Les Etats-Unis ont lancé depuis dix jours au Yémen une nouvelle campagne d'attaques par drone visant des dirigeants supposés d'Al-Qaida dans la péninsule Arabique. Explication: un regain de menace djihadiste contre les intérêts occidentaux, et le refus impératif de laisser Al-Qaida se constituer un nouveau sanctuaire.
Le paradoxe est que Washington avait auparavant interrompu les opérations de drones au Yémen, sept semaines durant, et même laissé entrevoir leur proche cessation. Le sentiment s'ancrait en Amérique que cette méthode parvenait à ses fins : au Yémen, qui avait succédé à l'Afghanistan comme premier foyer d'activité des émules d'Oussama Ben Laden, le "réseau" régressait.

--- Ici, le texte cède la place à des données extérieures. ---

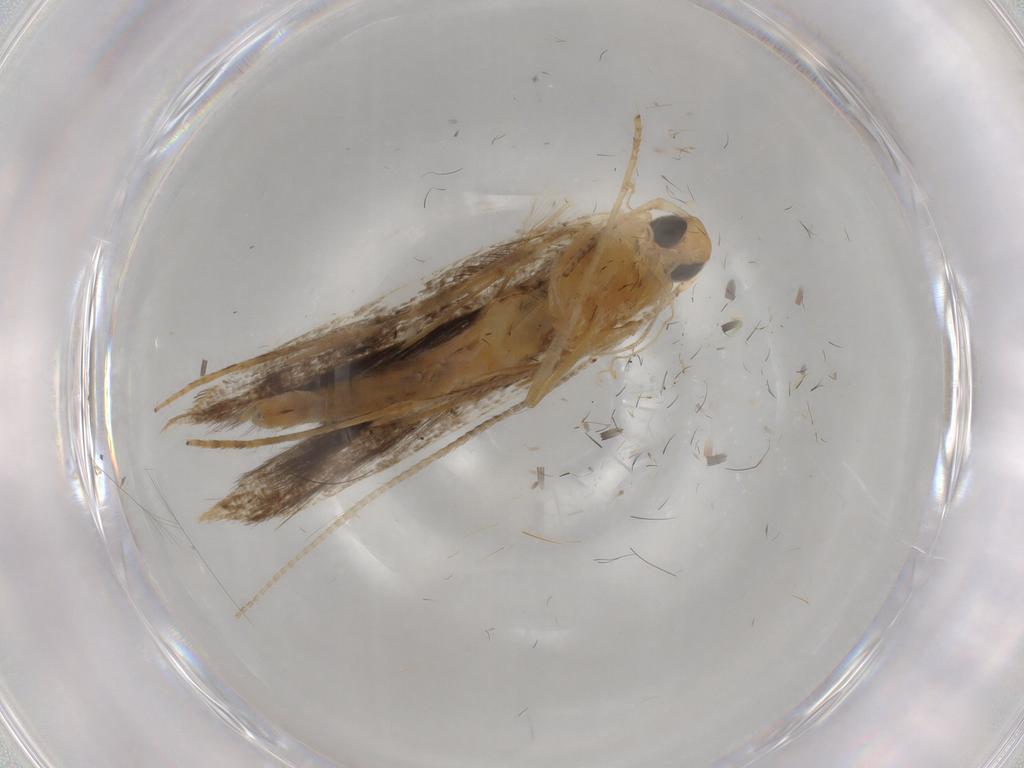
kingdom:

L'administration Obama semblait aussi prendre conscience de la multiplication des voix dans son propre pays fustigeant les effets désastreux de l'usage des drones, en premier lieu ces "victimes collatérales" civiles, trop souvent ignorées des bilans officiels des frappes. D'autres, en nombre croissant, mettaient en garde contre les effets à long terme d'une stratégie guerrière fondée sur l'usage d'armes qui pourraient bientôt proliférer aux mains d'autres pays.
Or voilà que ces "assassinats ciblés" ont repris au Yémen. Le président américain, pour justifier l'alerte internationale lancée par ses services consulaires dans une vingtaine de pays, a expliqué à la télévision, mardi 6 août, qu'Al-Qaida constituait toujours une menace "très significative". C'est le même président, soucieux de se démarquer des années George W. Bush, qui proclamait en mai, lors d'un discours, que la "guerre " contre le terrorisme, "comme toutes les guerres, prendre fin". Et qui s'efforçait d'énoncer, décret à l'appui, une doctrine encadrant l'usage des drones, ces engins pilotés à distance auxquels il avait abondamment recouru durant son premier mandat.

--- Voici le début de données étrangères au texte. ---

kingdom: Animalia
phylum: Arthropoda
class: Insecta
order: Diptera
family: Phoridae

Les historiens de la guerre connaissent bien l'attitude si commune aux généraux proclamant un jour l'efficacité d'une stratégie volant de succès en succès, puis justifiant le lendemain l'allocation de moyens renforcés, en arguant de la persistance de l'ennemi qu'ils combattent. Dans le cas de la nouvelle guerre des drones au Yémen, des responsables militaires américains laissent parfois percerqu'ils mesurent mal le degré réel d'efficacité de la stratégie choisie. Le Pentagone admettait, mardi, ne pas avoir de certitude quant à l'identité des personnes ciblées par des frappes ce jour-là.
Si, comme l'a expliqué le département d'Etat américain, la menace sécuritaire est jugée "extrêmement haute", une question posée par un nombre croissant de stratèges de la lutte antiterroriste gagne en légitimité : les assassinats perpétrés par des drones au Yémen constituent-ils la réponse adéquate à Al-Qaida dans ces régions, ou bien une cause du maintien de son potentiel ?
On peut se demander si cette stratégie, par le rejet mêlé de sentiment d'impuissance qu'elle suscite dans l'espace arabo-musulman, ne profite pas à la dissémination d'Al-Qaida et à ses capacités de recrutement. Rattrapé par une menace terroriste que la mort de Ben Laden en 2011 n'a pas, tant s'en faut, éliminée, Obama apparaît pris aujourd'hui dans cette contradiction.